Copy verbatim the lines of the listing below that fall between the line holding "scientific name: Calyptridium umbellatum" and the line holding "county / district: Nevada", inclusive.

Extracted information:
============================================================

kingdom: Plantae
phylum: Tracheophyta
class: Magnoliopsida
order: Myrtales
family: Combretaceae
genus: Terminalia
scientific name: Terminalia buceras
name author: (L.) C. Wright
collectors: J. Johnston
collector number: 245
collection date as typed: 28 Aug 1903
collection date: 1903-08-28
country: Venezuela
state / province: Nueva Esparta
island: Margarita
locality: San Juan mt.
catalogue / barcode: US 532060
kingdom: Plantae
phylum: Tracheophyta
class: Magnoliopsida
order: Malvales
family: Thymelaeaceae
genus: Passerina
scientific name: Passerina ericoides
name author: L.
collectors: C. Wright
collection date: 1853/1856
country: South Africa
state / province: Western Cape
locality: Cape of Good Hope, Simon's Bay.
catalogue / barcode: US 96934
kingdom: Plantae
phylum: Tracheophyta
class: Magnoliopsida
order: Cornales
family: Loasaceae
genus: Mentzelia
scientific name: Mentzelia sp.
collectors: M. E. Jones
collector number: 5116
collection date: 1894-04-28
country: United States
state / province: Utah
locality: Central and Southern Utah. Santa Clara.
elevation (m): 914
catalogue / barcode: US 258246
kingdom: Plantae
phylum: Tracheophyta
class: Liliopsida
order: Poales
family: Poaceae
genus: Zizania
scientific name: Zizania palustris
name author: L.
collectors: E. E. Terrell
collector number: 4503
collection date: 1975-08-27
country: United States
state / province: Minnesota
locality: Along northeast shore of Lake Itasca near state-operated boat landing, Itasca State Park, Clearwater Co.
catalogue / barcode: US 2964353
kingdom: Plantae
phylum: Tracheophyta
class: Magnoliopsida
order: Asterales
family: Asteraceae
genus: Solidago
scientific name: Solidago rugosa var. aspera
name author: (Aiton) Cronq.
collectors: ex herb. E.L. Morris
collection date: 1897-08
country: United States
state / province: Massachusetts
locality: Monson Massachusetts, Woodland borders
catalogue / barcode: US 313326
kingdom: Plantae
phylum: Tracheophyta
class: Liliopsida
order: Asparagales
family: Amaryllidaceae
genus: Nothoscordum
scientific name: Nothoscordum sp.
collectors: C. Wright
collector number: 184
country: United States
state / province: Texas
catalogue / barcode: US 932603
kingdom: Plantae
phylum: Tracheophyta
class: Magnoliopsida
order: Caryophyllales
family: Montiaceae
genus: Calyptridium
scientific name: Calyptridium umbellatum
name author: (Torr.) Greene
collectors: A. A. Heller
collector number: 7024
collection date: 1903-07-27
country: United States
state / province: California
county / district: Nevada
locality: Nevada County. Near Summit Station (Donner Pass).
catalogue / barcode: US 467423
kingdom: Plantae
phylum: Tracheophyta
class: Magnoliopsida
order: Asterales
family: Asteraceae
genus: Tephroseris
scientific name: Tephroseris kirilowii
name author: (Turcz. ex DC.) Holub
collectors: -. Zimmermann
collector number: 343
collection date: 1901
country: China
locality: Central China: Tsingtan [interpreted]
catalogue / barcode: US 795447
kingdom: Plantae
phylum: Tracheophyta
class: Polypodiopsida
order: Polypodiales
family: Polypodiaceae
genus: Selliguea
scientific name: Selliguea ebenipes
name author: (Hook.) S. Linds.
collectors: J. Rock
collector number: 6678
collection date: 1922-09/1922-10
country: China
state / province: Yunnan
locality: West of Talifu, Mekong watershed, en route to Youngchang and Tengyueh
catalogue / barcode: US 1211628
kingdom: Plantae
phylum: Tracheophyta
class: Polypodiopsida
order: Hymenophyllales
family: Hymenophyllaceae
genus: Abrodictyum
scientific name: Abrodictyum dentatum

============================================================

Solution for this task:
scientific name: Calyptridium umbellatum
name author: (Torr.) Greene
collectors: A. A. Heller
collector number: 7024
collection date: 1903-07-27
country: United States
state / province: California
county / district: Nevada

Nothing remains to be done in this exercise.